> _Your objective_
How many lines in the entries below contain the string "shoulder"? Reply with the number only.

##### Records for processing #####

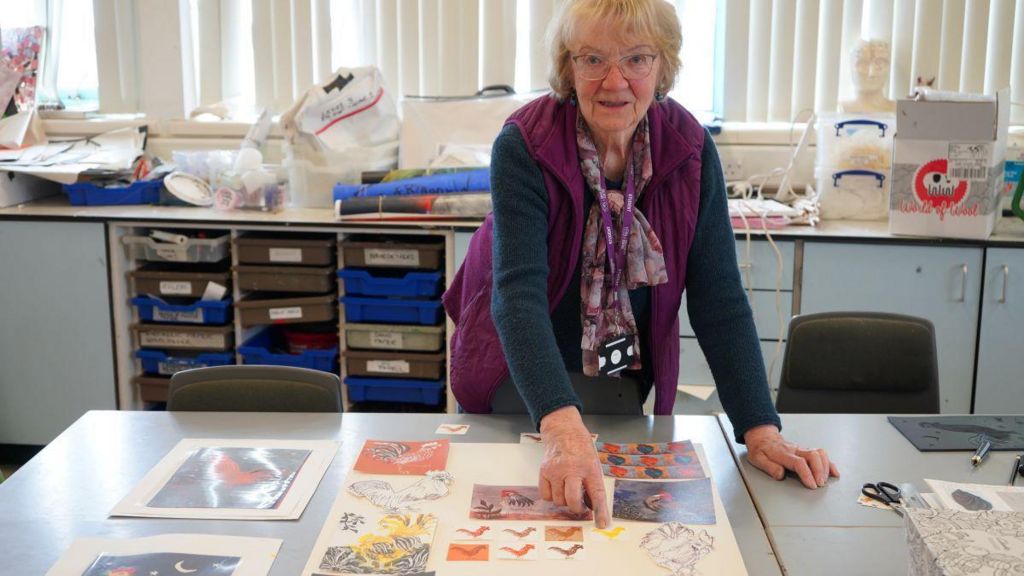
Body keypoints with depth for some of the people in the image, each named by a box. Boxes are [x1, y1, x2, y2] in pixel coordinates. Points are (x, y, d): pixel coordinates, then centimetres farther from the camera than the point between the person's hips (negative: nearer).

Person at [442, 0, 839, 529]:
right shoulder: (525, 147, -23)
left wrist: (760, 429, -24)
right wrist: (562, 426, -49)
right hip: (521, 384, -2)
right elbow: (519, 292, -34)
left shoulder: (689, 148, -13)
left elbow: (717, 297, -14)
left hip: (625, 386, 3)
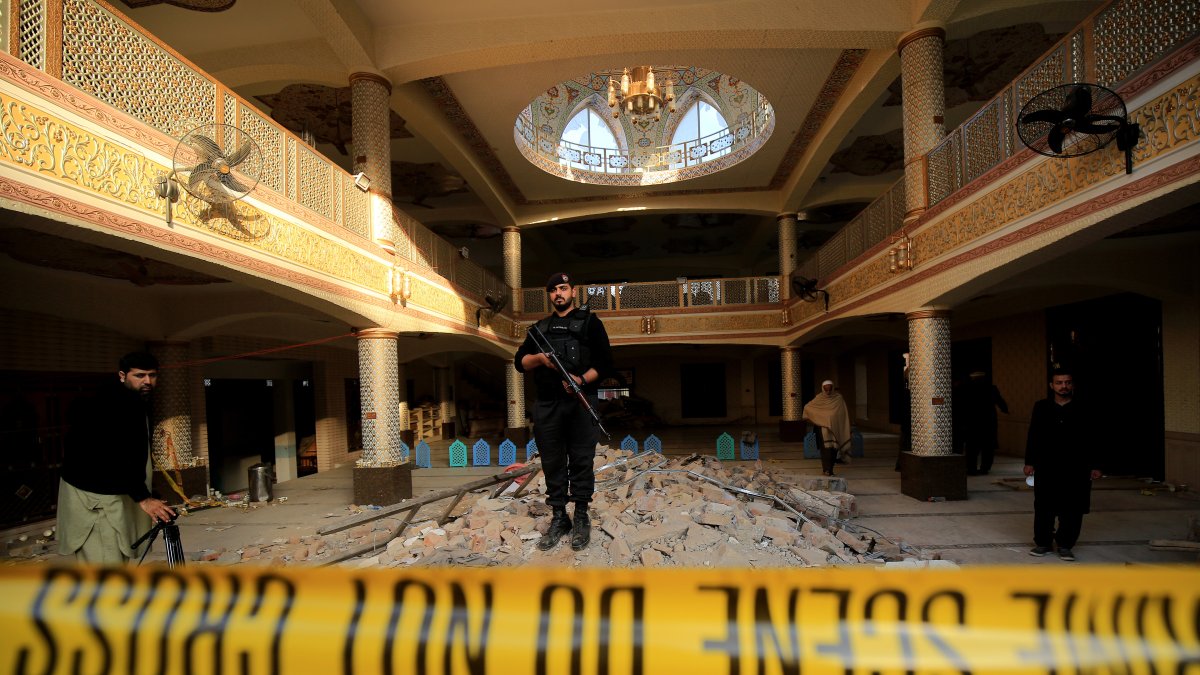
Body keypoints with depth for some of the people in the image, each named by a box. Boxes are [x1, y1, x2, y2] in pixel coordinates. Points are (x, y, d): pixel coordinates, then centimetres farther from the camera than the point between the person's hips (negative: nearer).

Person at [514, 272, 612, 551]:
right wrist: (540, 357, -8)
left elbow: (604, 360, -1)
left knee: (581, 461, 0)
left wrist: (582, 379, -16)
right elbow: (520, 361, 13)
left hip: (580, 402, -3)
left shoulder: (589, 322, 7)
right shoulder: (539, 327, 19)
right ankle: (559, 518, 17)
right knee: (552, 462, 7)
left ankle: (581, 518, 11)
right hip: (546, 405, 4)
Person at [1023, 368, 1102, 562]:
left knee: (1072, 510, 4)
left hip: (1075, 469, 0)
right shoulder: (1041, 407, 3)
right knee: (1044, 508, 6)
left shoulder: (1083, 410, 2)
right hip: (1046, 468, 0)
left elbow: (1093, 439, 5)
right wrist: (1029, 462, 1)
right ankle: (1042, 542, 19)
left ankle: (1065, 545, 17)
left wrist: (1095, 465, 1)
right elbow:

#####

> _Answer space_
6